La formation, et son budget de 27 milliards de francs, dont environ 11
milliards pour la seule scolarité obligatoire, représente
près de 20 % des dépenses publiques en Suisse,
sommes considérables qui suscitent forcément des
convoitises et que la patronat ambitionne de privatiser partiellement.

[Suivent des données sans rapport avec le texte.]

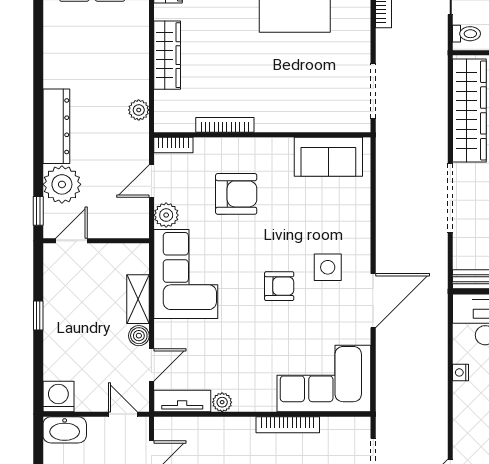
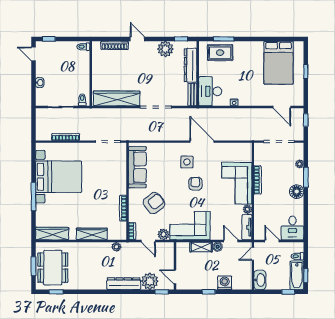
sofa: (328, 157) -> (137, 167), width x1.36
armchair: (236, 194) -> (154, 203), turned 52
corner sofa: (324, 378) -> (237, 183), moved
washing machine: (58, 396) -> (225, 283), moved, turned 90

    HarmoS introduit d’autre part un
système d’évaluation des
« performances » de
l’élève, inspiré des batteries
d’indicateurs de type PISA, mise en place par la très
néolibérale OCDE, fondé sur des critères
purement quantifiables, et qui doit servir de base au
« monitorage » du système scolaire,
c’est-à-dire à sa planification future. Ces
critères d’évaluation, qui font fi de
l’autonomie relative de l’enseignant et du contexte
d’apprentissage, risquent de favoriser une acquisition
mécanique des savoirs, une compétition accrue et un
bachotage conditionné par la future évaluation –
plutôt que d’apprendre il s’agira d’apprendre
à être testé. Les notes à
l’école, en dépit de leurs limites certaines,
s’inscrivent au moins dans un rapport didactique entre
maître et élèves et dans un contexte donné
et vécu, contrairement aux futures évaluations
introduites par HarmoS, dont l’objectivité
autoproclamée semble tomber du ciel. Ces critères
purement quantifiables s’accommodent mal d’un enseignement
visant à favoriser l’autonomie intellectuelle et
l’esprit critique des élèves.

Concurrence et performance

Particulièrement problématique est l’âge
précoce – 8 ans – où commenceront ces
« tests de performances », au
détriment d’une école envisagée comme lieu
de socialisation et de développement des facultés
diverses – cognitives et créatrices – des enfants,
plutôt que comme une fabrique d’élèves
« performants » au regard de leur lointaine
insertion dans le monde du travail. Là encore, le patronat ne
s’y trompe pas, qui salue dans ces nouveaux critères
d’évaluation un moyen de « corriger les
éventuelles causes du manque d’efficience de la
scolarité obligatoire en Suisse » et
d’accroître, par « la
comparabilité » intercantonale, « la
concurrence au niveau de la scolarité
obligatoire », toutes choses d’autant plus
nécessaires que la mise en place « d’un
système scolaire efficient et performant est dans
l’intérêt de l’économie ».

    Ainsi, HarmoS s’inscrit largement dans le
cadre des contre-réformes néolibérales qui, ces
trente dernières années, ont soumis de larges secteurs
des services publics à la logique de la rentabilité.
L’instauration de critères de performance comptables et
technocratiques, censés dicter avec une apparente
objectivité le débat sur l’école, cache en
réalité le renforcement d’un esprit de
compétition, inséparable d’une école
conçue comme outil de reproduction sociale et chambre
d’enregistrement des inégalités de classe.

    La gauche doit proposer au con­traire des
réformes à rebours de celles impulsées par HarmoS,
parmi lesquelées on pourrait citer en vrac: l’école
laïque obligatoire et gratuite jusqu’à 18 ans, la
généralisation des troncs communs, la suppression des
notes, la formation de niveau Master pour tous les
enseignant·e·s, la suppression des redoublements au
profit d’investissements massifs dans les mesures d’appuis
et de soutiens ciblées, la réduction des effectifs par
classe et enfin la suppression de la hiérarchisation des
disciplines en fonction des besoins des employeurs.